Nowatorski "Hamlet" ozdobą pierwszej części Festiwalu Szekspirowskiego

Łukasz Rudziński
7 sierpnia 2009 (artykuł sprzed 14 lat) 
"Hamlet" The Wooster Gropu zaskakuje wykorzystaniem kilkunastu nośników obrazu, przesterowanym dźwiękiem i przede wszystkim tym, jak wiele mówi o współczesnym, często powierzchownym, odbiorze dzieł Williama Szekspira, stając się jego ponurą karykaturą. "Hamlet" The Wooster Gropu zaskakuje wykorzystaniem kilkunastu nośników obrazu, przesterowanym dźwiękiem i przede wszystkim tym, jak wiele mówi o współczesnym, często powierzchownym, odbiorze dzieł Williama Szekspira, stając się jego ponurą karykaturą.

Za nami połowa Festiwalu Szekspirowskiego.

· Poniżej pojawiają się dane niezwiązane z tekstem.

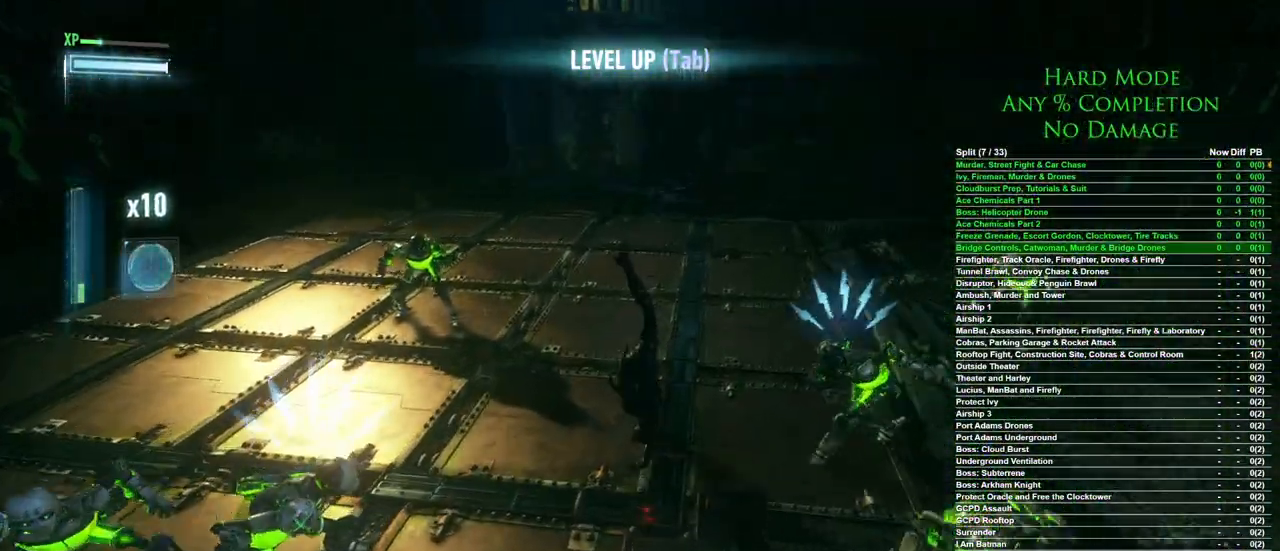
{"keys": ["w"], "mouse": [], "events": [[17, "space", "down"], [150, "space", "up"], [183, "space", "down"], [283, "space", "up"], [333, "space", "down"], [433, "space", "up"]]}
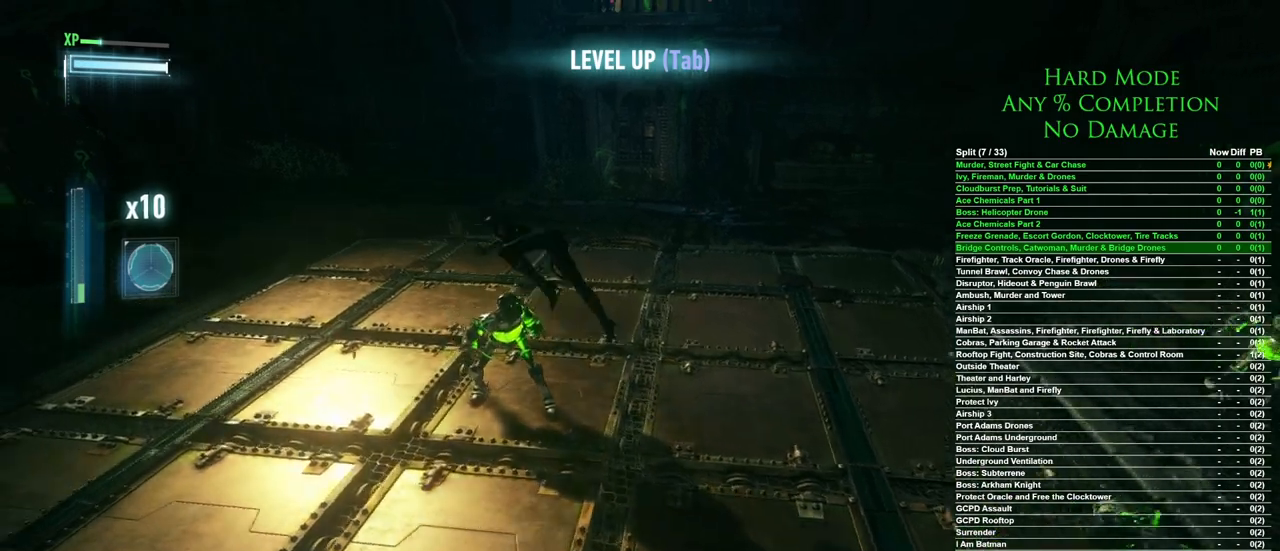
{"keys": [], "mouse": [], "events": [[17, "space", "down"], [117, "space", "up"], [500, "w", "up"]]}
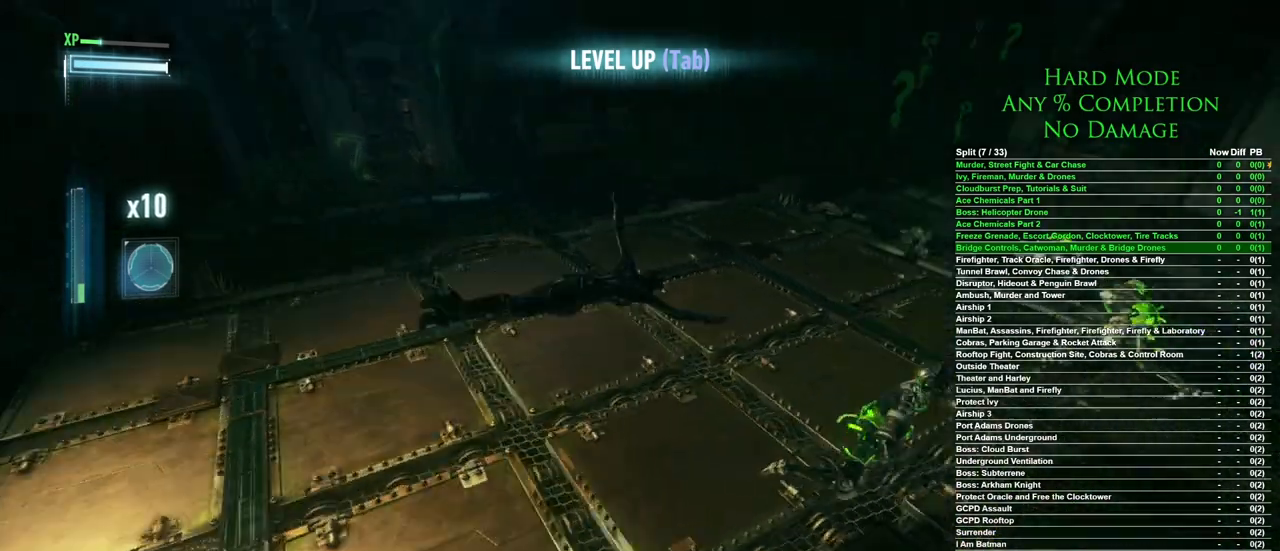
{"keys": ["s"], "mouse": [], "events": [[83, "a", "down"], [133, "s", "down"], [317, "a", "up"], [417, "space", "down"], [500, "space", "up"]]}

Arcydzieła jeszcze nie było, ale przynajmniej jeden spektakl zasługuje na szczególne uznanie.



Festiwal zainaugurował niezbyt udany "Kupiec wenecki" angielskiego The Watermill Theatre. Ciekawy pomysł na scenografię (wszyscy bohaterowie umieszczeni są w więzieniu) ograny jednak został w ciągu kwadransa, a reżyser Edward Hall nie zaproponował niestety autorskiej interpretacji tekstu. Dlatego trwający 2,5 godziny spektakl oprócz niezłej gry aktorskiej nie oferuje właściwie niczego godnego zapamiętania.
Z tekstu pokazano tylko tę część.